Snapshot: In Sao Paulo, renowned photographer Fernando Guerra rediscovers Studio MK27’s marriage of Japanese and Brazilian architecture at Studio SC, an impressive culinary photography studio.

Architectural photographer Fernando Guerra revisits a 2011 project in Sao Paulo, Brazil called Studio MK27, a photography studio specializing in the production of food photos.  The studio was the fruit of an internal competition the MK27 team held in which three design groups developed a different idea for the studio’s look over the course of a day, with the resulting building, being part synthesis of these ideas, part original development.  This culminating design, which was helmed by lead architect Marcio Kogan, co-architect Suzana Glogowski, and interior designer Diana Radomysler, is re-committed to album-form through Guerra’s lens, in his process of rediscovering these gardens, work rooms, kitchens, and offices.

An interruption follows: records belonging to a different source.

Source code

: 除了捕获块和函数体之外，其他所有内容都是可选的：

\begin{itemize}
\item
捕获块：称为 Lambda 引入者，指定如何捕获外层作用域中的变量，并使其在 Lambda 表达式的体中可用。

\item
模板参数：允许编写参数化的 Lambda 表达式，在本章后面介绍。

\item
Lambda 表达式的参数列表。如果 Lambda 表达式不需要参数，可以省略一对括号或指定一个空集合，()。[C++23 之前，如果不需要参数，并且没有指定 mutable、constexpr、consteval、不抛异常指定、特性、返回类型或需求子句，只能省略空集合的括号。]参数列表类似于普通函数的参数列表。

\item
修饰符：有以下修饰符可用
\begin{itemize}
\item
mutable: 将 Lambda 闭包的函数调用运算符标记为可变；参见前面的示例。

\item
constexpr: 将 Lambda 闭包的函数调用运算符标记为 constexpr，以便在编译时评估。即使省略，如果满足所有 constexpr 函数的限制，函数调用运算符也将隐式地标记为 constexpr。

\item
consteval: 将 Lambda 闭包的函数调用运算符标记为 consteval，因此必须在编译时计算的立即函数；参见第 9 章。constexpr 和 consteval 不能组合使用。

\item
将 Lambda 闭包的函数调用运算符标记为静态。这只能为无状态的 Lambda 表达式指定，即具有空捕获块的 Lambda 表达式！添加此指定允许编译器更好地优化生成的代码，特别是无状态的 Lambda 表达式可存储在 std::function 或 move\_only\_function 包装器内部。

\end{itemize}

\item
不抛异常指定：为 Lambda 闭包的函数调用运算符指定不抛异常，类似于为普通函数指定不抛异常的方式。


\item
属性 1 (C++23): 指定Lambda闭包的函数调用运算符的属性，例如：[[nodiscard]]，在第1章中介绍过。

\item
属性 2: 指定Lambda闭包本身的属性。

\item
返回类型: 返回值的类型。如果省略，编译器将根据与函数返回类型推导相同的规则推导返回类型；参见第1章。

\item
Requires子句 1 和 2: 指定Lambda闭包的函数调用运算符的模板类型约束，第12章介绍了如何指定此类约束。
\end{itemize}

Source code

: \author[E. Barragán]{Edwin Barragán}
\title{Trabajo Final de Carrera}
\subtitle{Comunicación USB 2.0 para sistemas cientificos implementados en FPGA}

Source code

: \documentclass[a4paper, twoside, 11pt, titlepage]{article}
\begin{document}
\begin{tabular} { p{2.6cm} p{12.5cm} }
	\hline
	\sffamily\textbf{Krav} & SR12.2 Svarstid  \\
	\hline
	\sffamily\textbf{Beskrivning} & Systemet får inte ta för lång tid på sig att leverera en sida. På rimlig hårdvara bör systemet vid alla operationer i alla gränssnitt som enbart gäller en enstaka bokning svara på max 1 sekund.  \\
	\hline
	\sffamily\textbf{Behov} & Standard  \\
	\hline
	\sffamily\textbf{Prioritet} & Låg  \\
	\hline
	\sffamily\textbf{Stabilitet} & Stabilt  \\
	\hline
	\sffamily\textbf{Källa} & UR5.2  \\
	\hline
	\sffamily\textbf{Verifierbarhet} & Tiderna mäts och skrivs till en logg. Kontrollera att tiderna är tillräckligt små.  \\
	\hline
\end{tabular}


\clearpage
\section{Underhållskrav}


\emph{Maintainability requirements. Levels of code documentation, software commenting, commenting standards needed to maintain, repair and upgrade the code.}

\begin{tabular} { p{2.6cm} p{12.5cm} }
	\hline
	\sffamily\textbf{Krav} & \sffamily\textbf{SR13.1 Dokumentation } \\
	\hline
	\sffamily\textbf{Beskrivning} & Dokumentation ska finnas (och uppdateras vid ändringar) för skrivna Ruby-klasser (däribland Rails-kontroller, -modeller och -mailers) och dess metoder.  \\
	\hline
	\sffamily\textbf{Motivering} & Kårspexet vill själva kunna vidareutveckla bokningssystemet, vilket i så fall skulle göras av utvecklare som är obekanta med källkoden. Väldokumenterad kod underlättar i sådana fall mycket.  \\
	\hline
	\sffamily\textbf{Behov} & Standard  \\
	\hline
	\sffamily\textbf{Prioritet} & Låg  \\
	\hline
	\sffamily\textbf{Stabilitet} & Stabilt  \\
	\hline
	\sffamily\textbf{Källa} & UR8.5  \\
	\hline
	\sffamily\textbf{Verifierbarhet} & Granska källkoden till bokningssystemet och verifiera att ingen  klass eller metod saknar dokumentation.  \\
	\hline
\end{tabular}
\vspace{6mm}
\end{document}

For a studio specializing in culinary photography it’s interesting to situate the entrance through a large garden, as if highlighting a sort of “farm-to-table” mentality that is very much in vogue in today’s urban scene of Yelpers and foodies.  However, the garden is noticeably more tropical than a kitchen garden, palm trees dominating in place of tomato plants or lettuce patches; and one of commentative aspects of this design is to open up a dialogue between Japanese and Brazilian architecture, two schools that have previously maintained their national integrity but which were of equal inspiration to the designers of Studio MK27.  The application of wood elsewhere is also evidence of this, but the most outstanding manifestation of the dialogue is situating the studio’s entrance through this zen-like area, which calms and conditions the mind.